Methodology

How every benchmark is measured, reported and reproduced.

Design principles

I.
Identical inputs. Every provider sees the same request. same pair, same notional, same destination. submitted at the same moment from the same region. If inputs differ, we say so.
II.
Honest aggregates. We report p50, p90 and p99 latency along with success rate. Means are reported but never used as a headline. tail behaviour is what users feel.
III.
Auditable runs. Raw metrics are stored in Prometheus and exposed publicly. Anyone can re-run the harness against the same endpoints and verify the numbers match.
IV.
No cherry-picking. The benchmark plan is committed before each run: providers, routes, cadence, timeout. Adding or removing providers after seeing results requires a published correction.
V.
Neutral presentation. No spec marks a winner ahead of time. Tables sort mechanically by p50; readers compare the columns themselves.

Statistical conventions

Latency aggregates: Reported as p50, p90, p99 and arithmetic mean over the run window.

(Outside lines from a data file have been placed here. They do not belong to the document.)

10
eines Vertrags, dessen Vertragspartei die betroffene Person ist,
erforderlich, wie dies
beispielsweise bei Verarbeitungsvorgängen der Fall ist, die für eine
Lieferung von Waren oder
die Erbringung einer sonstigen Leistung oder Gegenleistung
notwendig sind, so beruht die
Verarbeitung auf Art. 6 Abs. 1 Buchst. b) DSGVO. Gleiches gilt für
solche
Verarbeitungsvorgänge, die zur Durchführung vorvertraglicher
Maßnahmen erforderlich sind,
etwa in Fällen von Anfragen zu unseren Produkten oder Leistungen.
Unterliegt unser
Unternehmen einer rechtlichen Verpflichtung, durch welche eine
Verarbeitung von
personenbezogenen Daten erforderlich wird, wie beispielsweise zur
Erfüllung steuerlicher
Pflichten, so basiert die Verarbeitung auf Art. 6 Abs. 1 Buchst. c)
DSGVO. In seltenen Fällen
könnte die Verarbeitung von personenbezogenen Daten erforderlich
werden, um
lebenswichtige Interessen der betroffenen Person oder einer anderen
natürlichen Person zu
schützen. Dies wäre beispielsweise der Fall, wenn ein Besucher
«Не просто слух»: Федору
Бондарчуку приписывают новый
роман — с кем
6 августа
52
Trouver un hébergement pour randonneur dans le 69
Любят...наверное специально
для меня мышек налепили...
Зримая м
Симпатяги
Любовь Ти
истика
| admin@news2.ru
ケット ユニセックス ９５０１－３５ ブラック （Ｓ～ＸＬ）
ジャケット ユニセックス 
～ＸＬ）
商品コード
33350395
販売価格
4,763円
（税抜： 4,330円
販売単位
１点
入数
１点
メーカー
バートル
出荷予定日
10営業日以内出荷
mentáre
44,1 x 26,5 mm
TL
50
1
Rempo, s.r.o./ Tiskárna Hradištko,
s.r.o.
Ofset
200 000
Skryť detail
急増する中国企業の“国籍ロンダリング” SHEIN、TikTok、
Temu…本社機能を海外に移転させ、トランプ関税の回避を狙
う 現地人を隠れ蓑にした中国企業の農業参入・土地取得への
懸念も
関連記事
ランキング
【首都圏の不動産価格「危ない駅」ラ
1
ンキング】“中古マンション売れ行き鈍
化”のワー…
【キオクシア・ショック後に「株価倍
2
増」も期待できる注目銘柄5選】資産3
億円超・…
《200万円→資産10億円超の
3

Failed requests (timeout, 5xx, malformed response) are excluded from latency aggregates and counted toward success rate.
24h range: Min and max of p50 observed across the rolling 24-hour window. captures the volatility of each provider, not just its central tendency.
Δ field: Each provider's p50 expressed as a percentage delta from the field mean. Negative is below the field, positive is above.
Success rate: Share of requests returning a usable result within the published timeout. The only metric that includes failures.
Region normalisation: Wherever a benchmark is multi-region, the headline figure is the cross-region median. Per-region figures appear in Fig. 3 of each report.
Significance: Differences smaller than the within-provider standard deviation are noted but not framed as a ranking.

Reproducing a result

Clone the harness from the link at the bottom of any benchmark report.
Set API keys for the providers you want to include. Public endpoints work for most aggregators; some bridges require allow-listing.
Run the harness. it exposes /metrics over HTTP. Point a local Prometheus at it, or query the public OpenChainBench Prometheus directly.
Run for at least 24 hours to get a comparable sample size (n typically ≥ 1,000 per provider per region).
Compare your aggregates to the published numbers. If they diverge, file a provider correction with a reproducer.

Corrections

Found a number you can't reproduce? File a data-quality issue (the published figure looks wrong) or a provider correction (your service measures a different value). Material errors are corrected in place with a dated note.